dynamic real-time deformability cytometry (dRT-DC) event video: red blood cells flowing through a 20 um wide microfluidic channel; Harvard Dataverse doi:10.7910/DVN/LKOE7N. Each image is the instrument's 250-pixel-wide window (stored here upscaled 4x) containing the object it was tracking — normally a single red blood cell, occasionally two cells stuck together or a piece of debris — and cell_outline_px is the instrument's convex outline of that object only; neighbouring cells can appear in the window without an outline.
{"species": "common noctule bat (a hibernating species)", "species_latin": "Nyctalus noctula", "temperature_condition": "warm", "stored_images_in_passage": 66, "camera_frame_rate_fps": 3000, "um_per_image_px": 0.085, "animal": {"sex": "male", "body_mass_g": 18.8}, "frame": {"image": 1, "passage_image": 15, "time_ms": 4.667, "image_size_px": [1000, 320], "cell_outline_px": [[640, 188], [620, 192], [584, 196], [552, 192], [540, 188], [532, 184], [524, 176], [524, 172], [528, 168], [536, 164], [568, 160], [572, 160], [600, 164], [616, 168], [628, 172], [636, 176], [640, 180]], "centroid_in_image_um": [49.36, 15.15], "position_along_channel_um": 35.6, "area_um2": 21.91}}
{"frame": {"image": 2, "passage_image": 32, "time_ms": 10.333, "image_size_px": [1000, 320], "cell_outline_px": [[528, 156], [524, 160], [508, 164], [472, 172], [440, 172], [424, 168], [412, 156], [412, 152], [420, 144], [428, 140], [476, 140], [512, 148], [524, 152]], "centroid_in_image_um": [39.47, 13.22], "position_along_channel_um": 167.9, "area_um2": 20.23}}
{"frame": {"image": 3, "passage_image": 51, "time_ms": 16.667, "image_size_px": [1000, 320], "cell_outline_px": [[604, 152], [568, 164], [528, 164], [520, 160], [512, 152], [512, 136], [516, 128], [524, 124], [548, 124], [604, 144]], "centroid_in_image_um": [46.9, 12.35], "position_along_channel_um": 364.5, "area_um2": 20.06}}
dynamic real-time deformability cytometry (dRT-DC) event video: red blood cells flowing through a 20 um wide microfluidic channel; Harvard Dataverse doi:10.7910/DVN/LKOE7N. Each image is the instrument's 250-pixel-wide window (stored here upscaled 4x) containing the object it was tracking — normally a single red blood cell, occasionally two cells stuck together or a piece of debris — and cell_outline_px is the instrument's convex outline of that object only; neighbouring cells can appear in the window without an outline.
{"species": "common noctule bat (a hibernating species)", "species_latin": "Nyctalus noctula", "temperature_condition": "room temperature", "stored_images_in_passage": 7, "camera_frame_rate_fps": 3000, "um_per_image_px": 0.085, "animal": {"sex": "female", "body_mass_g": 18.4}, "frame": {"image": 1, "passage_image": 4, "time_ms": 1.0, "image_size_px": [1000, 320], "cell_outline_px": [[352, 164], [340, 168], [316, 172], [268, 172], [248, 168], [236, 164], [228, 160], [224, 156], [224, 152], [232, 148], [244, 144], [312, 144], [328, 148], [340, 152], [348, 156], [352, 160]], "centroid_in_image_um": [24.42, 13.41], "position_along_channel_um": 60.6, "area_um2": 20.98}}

* * * * * * * * *

> **EXERCISE INSTRUCTIONS**: Set out the complete listing exactly as shown.

> **ANSWER BELOW**:
dynamic real-time deformability cytometry (dRT-DC) event video: red blood cells flowing through a 20 um wide microfluidic channel; Harvard Dataverse doi:10.7910/DVN/LKOE7N. Each image is the instrument's 250-pixel-wide window (stored here upscaled 4x) containing the object it was tracking — normally a single red blood cell, occasionally two cells stuck together or a piece of debris — and cell_outline_px is the instrument's convex outline of that object only; neighbouring cells can appear in the window without an outline.
{"species": "common noctule bat (a hibernating species)", "species_latin": "Nyctalus noctula", "temperature_condition": "warm", "stored_images_in_passage": 66, "camera_frame_rate_fps": 3000, "um_per_image_px": 0.085, "animal": {"sex": "male", "body_mass_g": 18.8}, "frame": {"image": 1, "passage_image": 15, "time_ms": 4.667, "image_size_px": [1000, 320], "cell_outline_px": [[640, 188], [620, 192], [584, 196], [552, 192], [540, 188], [532, 184], [524, 176], [524, 172], [528, 168], [536, 164], [568, 160], [572, 160], [600, 164], [616, 168], [628, 172], [636, 176], [640, 180]], "centroid_in_image_um": [49.36, 15.15], "position_along_channel_um": 35.6, "area_um2": 21.91}}
{"frame": {"image": 2, "passage_image": 32, "time_ms": 10.333, "image_size_px": [1000, 320], "cell_outline_px": [[528, 156], [524, 160], [508, 164], [472, 172], [440, 172], [424, 168], [412, 156], [412, 152], [420, 144], [428, 140], [476, 140], [512, 148], [524, 152]], "centroid_in_image_um": [39.47, 13.22], "position_along_channel_um": 167.9, "area_um2": 20.23}}
{"frame": {"image": 3, "passage_image": 51, "time_ms": 16.667, "image_size_px": [1000, 320], "cell_outline_px": [[604, 152], [568, 164], [528, 164], [520, 160], [512, 152], [512, 136], [516, 128], [524, 124], [548, 124], [604, 144]], "centroid_in_image_um": [46.9, 12.35], "position_along_channel_um": 364.5, "area_um2": 20.06}}
dynamic real-time deformability cytometry (dRT-DC) event video: red blood cells flowing through a 20 um wide microfluidic channel; Harvard Dataverse doi:10.7910/DVN/LKOE7N. Each image is the instrument's 250-pixel-wide window (stored here upscaled 4x) containing the object it was tracking — normally a single red blood cell, occasionally two cells stuck together or a piece of debris — and cell_outline_px is the instrument's convex outline of that object only; neighbouring cells can appear in the window without an outline.
{"species": "common noctule bat (a hibernating species)", "species_latin": "Nyctalus noctula", "temperature_condition": "room temperature", "stored_images_in_passage": 7, "camera_frame_rate_fps": 3000, "um_per_image_px": 0.085, "animal": {"sex": "female", "body_mass_g": 18.4}, "frame": {"image": 1, "passage_image": 4, "time_ms": 1.0, "image_size_px": [1000, 320], "cell_outline_px": [[352, 164], [340, 168], [316, 172], [268, 172], [248, 168], [236, 164], [228, 160], [224, 156], [224, 152], [232, 148], [244, 144], [312, 144], [328, 148], [340, 152], [348, 156], [352, 160]], "centroid_in_image_um": [24.42, 13.41], "position_along_channel_um": 60.6, "area_um2": 20.98}}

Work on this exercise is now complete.